Commentary: I am about to commit a sin. I'm sorry that I must commit this sin, but I must, in exactly the same way that Saturday Night Live's take of Antonio Bandares simply must remove his shirt, week after week, to the jeers and yawns of audiences across the country. What is that sin, you might ask? What could I be doing that is so terrible that it requires me to fill an entire paragraph mentioning it?
    Simple. I'm going to bring up The Matrix.
    The Matrix was a fairly good movie that blew the hell out of me the first time I saw it, and got progressively less engaging with each reviewing of said flick, until it settled into its comfortable niche of 'doesn't suck'. What it did, and what will remain with us till the End of days, is open up the floodgates for the exploration of reality in the cinemaverse. It suddenly became okay for the audience to be forced to wonder 'what, precisely, is real and what is not'. It became okay to shake people up and tell them that everything that they knew was wrong. It became okay... as long as it was completely safe. The Matrix was a very safe film, for all the subversion of genre that the film attempted. Oh, I'm making no value judgement here; if it had not been safe, it would likely have really screwed over any chances of this genre gaining acceptance in the public's eyes. But really, in The Matrix, within the first half-hour you understand just about all of how the world works. Your mind can stop playing itself into knots figuring out what's what and get on with the business of watching Reeves pretend to know Kung-Fu.
    eXistenZ, on the other hand, takes the off-ramp about seven miles south of Safe and just keeps driving hard into the night. The viewer is allowed to get a handle on the movie every so often; and every so often, your grasp on the movie is as tenuous and changing as Janet's grasp on Tam Lin. Throughout this film you find yourself putting together clues, reevaluating those clues in the light of new clues, tearing up those clues in light of new revelations and finally, just sitting back and enjoying the Hell out of the ride.

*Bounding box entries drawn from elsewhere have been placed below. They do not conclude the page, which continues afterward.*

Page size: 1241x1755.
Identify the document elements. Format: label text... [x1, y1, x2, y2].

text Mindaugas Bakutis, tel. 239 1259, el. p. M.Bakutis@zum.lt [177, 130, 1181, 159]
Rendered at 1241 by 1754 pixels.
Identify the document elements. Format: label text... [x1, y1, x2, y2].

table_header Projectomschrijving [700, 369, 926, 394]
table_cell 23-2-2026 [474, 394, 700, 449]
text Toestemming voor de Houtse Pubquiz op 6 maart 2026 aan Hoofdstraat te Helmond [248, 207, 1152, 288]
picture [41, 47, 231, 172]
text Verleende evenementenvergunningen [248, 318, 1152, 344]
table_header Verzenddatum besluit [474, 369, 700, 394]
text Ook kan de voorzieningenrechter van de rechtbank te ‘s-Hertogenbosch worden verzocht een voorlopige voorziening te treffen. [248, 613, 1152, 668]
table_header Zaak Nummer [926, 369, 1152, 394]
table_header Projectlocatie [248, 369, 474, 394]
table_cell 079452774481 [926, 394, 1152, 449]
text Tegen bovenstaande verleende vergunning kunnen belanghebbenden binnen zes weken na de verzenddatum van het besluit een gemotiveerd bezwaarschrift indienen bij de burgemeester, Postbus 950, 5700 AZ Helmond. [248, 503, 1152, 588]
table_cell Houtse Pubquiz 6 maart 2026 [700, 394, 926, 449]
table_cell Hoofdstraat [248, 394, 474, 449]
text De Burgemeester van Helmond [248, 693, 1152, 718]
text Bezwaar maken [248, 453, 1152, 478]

    I can't really talk much more about the plot to this movie. Suffice it to say that the characters journey into eXistenZ (the game, not the movie) and that's where things get weird. Weirder. Much weirder. The game becomes a very interesting metaphor for popular entertainment, but at no point does director/writer/mime David Cronenberg ever whip out his trusty Steam-Hammer-of-the-Message and beat you mercilessly into the pavement with his Vision of What Everything Means. I've already probably said enough, so onto the characters!
    What can I say? Casting in this movie gets a nine out ten from me. Leigh and Law (the new crime drama, coming soon to NBC) fill their characters' shoes so well that you wonder if they really did cross over the line from fantasy to reality. Even the supporting cast is almost entirely filled out with the right man or woman for the job; I can recall one or two clunkers, but they tended to fade swiftly into the background before they could leave their stain upon the movie's carpet.
    As for the plot, well... as we're told, there's nothing new under the sun. There's really nothing new in this film; sadly, the novel features it had got covered by The Matrix, which beat it out by not even a month. However, as they say, 'we're second best, so we try harder'. And eXistenZ tries really hard in places where The Matrix just sort of let things slide into an action film. You'll recognize all the parts that Cronenberg used to build his movie, but you'll also find them arranged into a delightful new shape, pleasing both to the eye and to the mind.
    In short, this is a good film that probably never had a chance at the box office, owing to its competition and its attempt to really fsck up the viewer. I'm finding it rather amusing that in this limited-but-growing sub-genre of Reality-Bending Movies, I enjoy the imitators (eXistenZ, The Thirteenth Floor, et all) over the granddaddy of them all.

Moments to Watch For


Recommended: Very much so, in this or in any other reality.